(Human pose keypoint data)
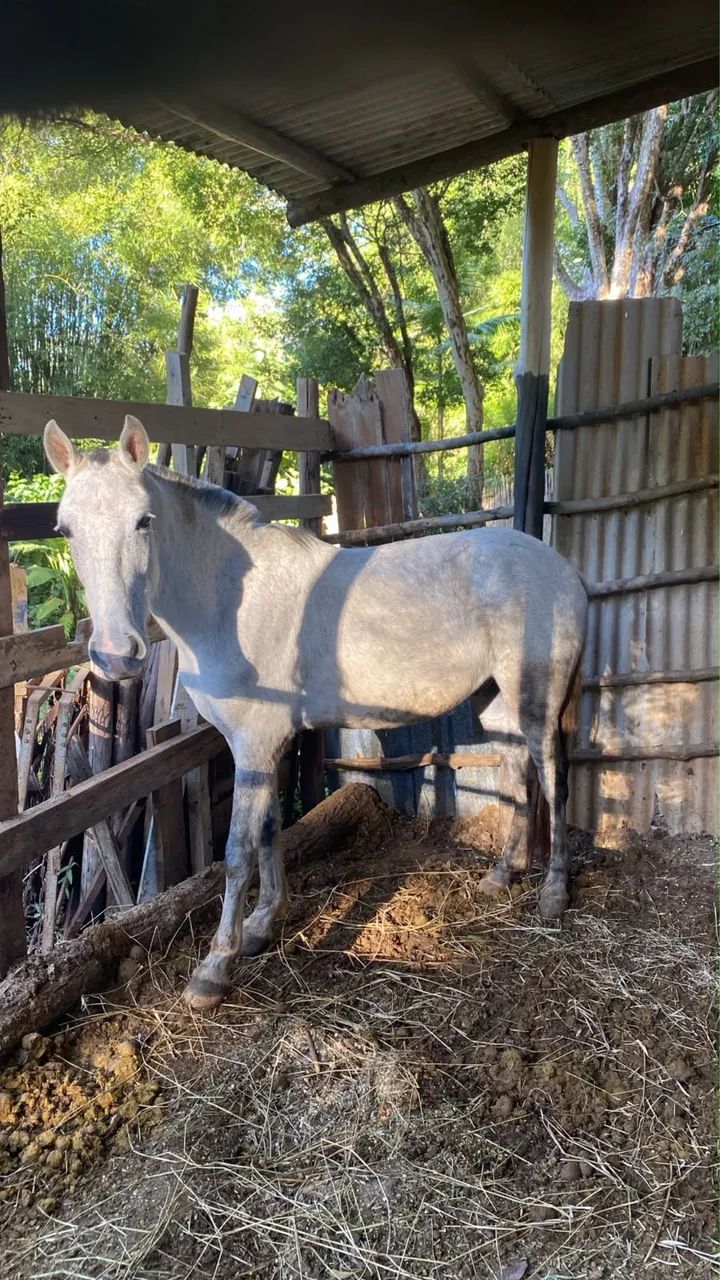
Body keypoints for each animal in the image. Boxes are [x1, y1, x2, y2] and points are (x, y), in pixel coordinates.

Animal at [44, 414, 588, 1010]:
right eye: (66, 530)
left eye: (144, 521)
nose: (116, 655)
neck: (230, 602)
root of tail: (561, 570)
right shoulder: (263, 746)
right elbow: (269, 830)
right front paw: (262, 925)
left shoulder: (254, 744)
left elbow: (236, 850)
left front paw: (214, 968)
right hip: (496, 701)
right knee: (517, 774)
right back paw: (501, 875)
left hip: (536, 698)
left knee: (554, 778)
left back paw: (553, 892)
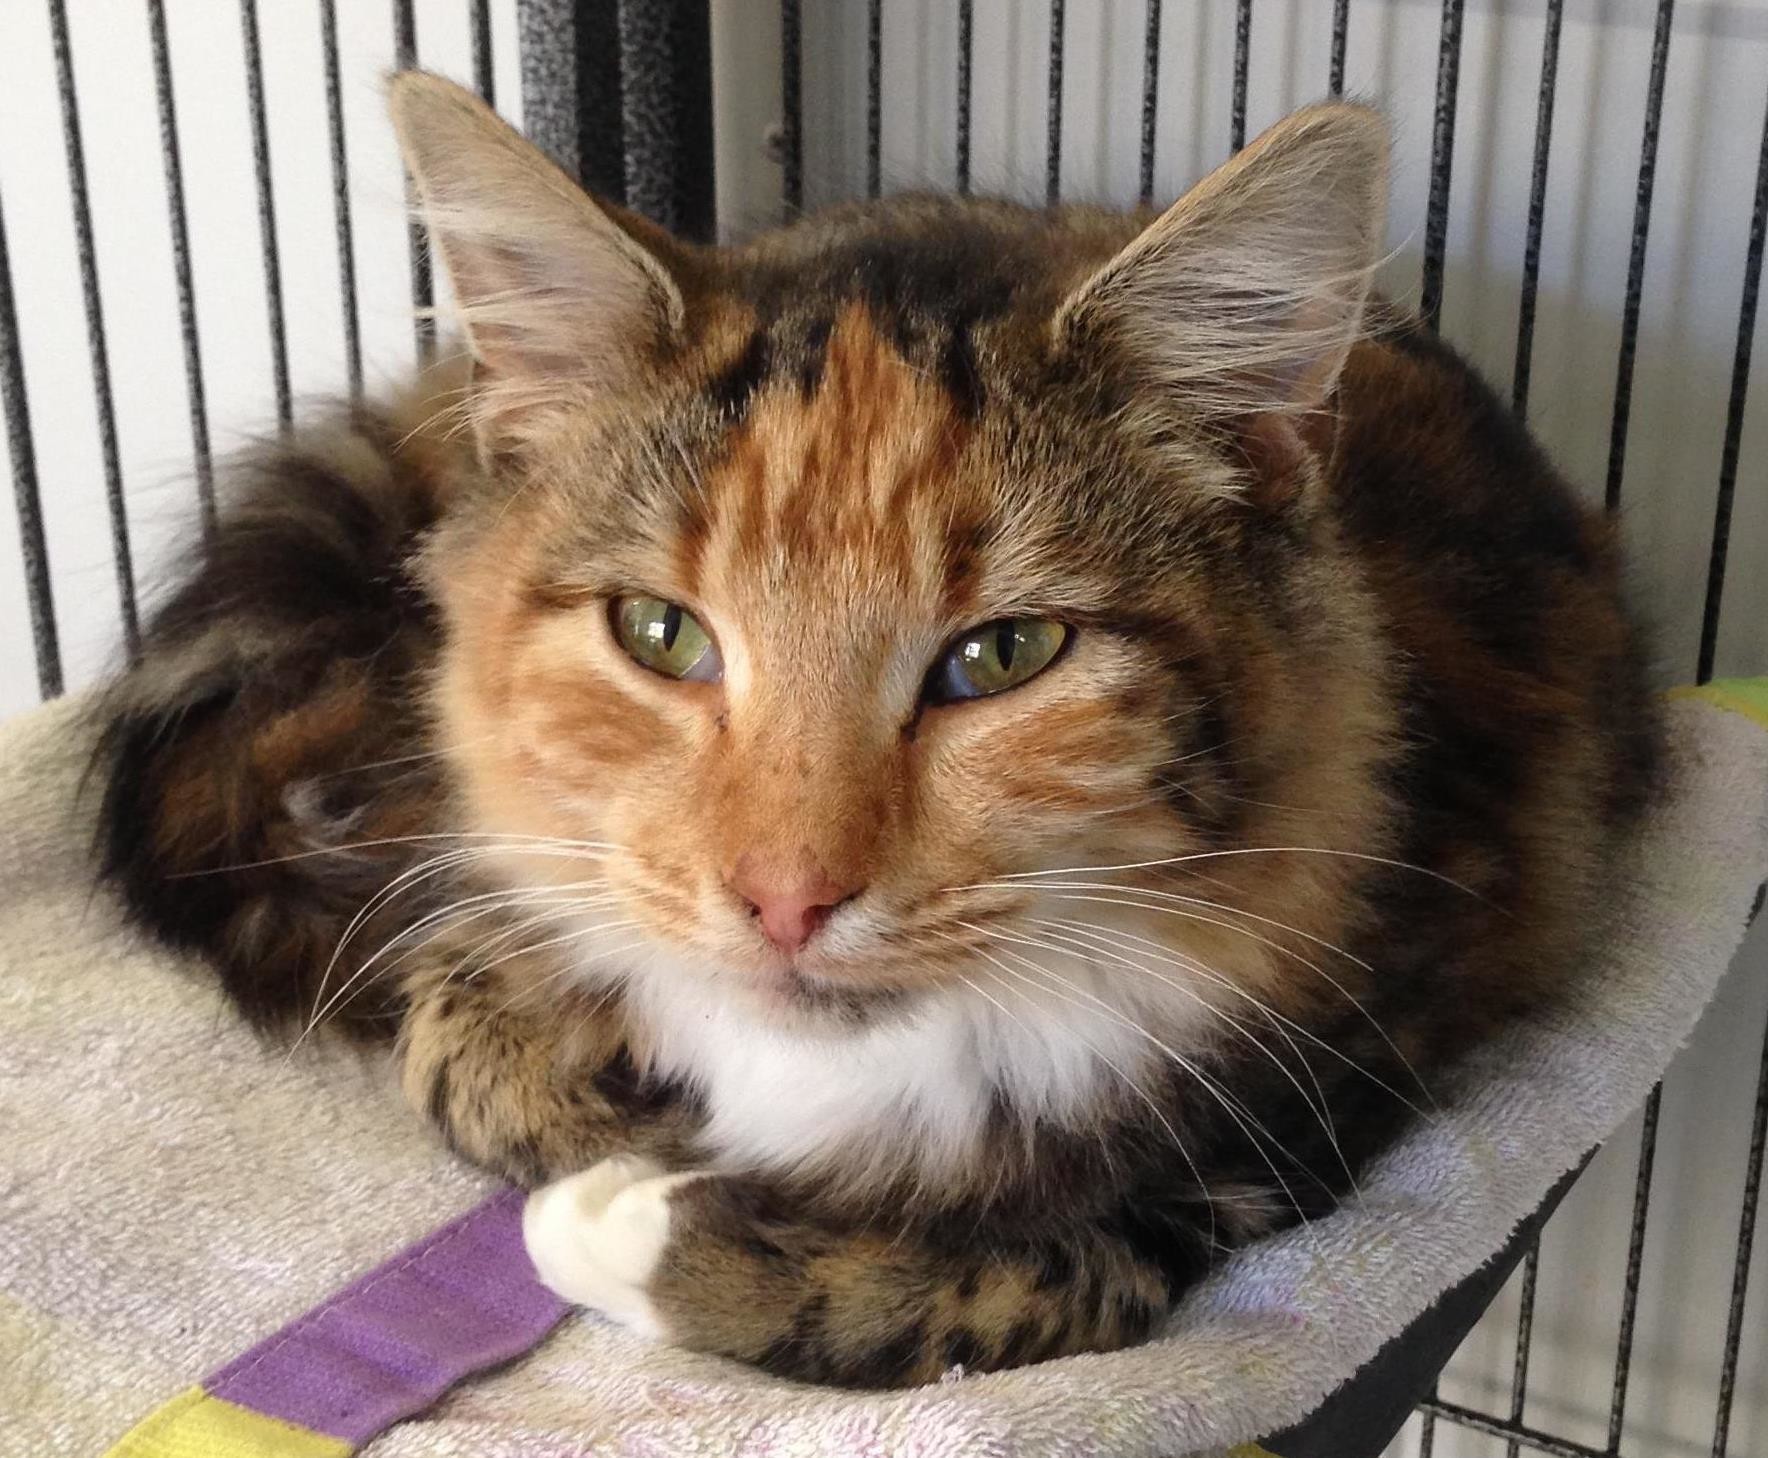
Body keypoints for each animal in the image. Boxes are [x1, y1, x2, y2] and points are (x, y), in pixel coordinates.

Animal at [92, 73, 1661, 1387]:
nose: (785, 900)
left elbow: (966, 1279)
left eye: (1003, 655)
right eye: (661, 634)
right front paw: (598, 1105)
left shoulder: (1294, 1116)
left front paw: (629, 1221)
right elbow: (461, 1045)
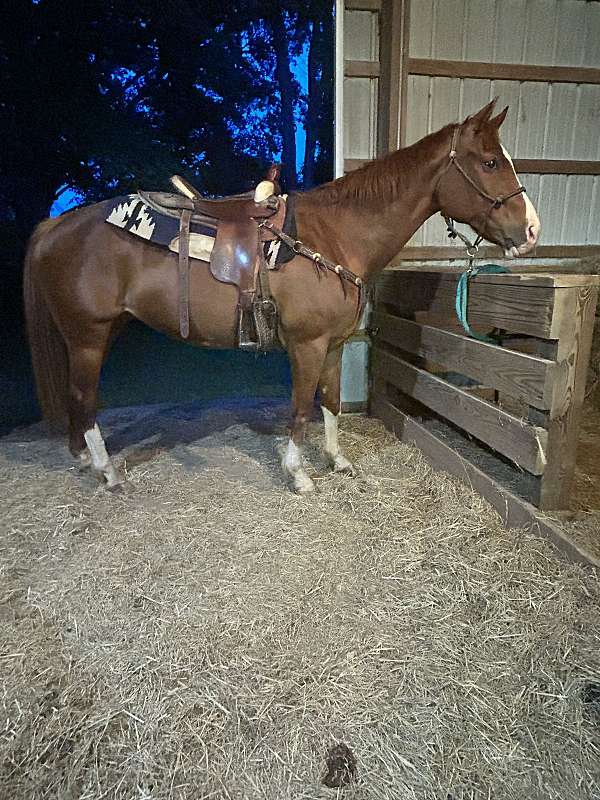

## About this task
Respond with the exact lines above running from the one containing "left back paw: (553, 892)" to the one containing "left shoulder: (1294, 1116)", both ends kept and no pictures included.

## Result of the task
left back paw: (553, 892)
Body keypoints for each animal in the image. Boxes are [x1, y1, x2, y2] and points are (x, y), in pixel coordinates.

Animal at [92, 73, 1661, 1387]:
nose: (785, 900)
left elbow: (966, 1279)
left eye: (1003, 655)
right eye: (661, 634)
right front paw: (598, 1105)
left shoulder: (1294, 1116)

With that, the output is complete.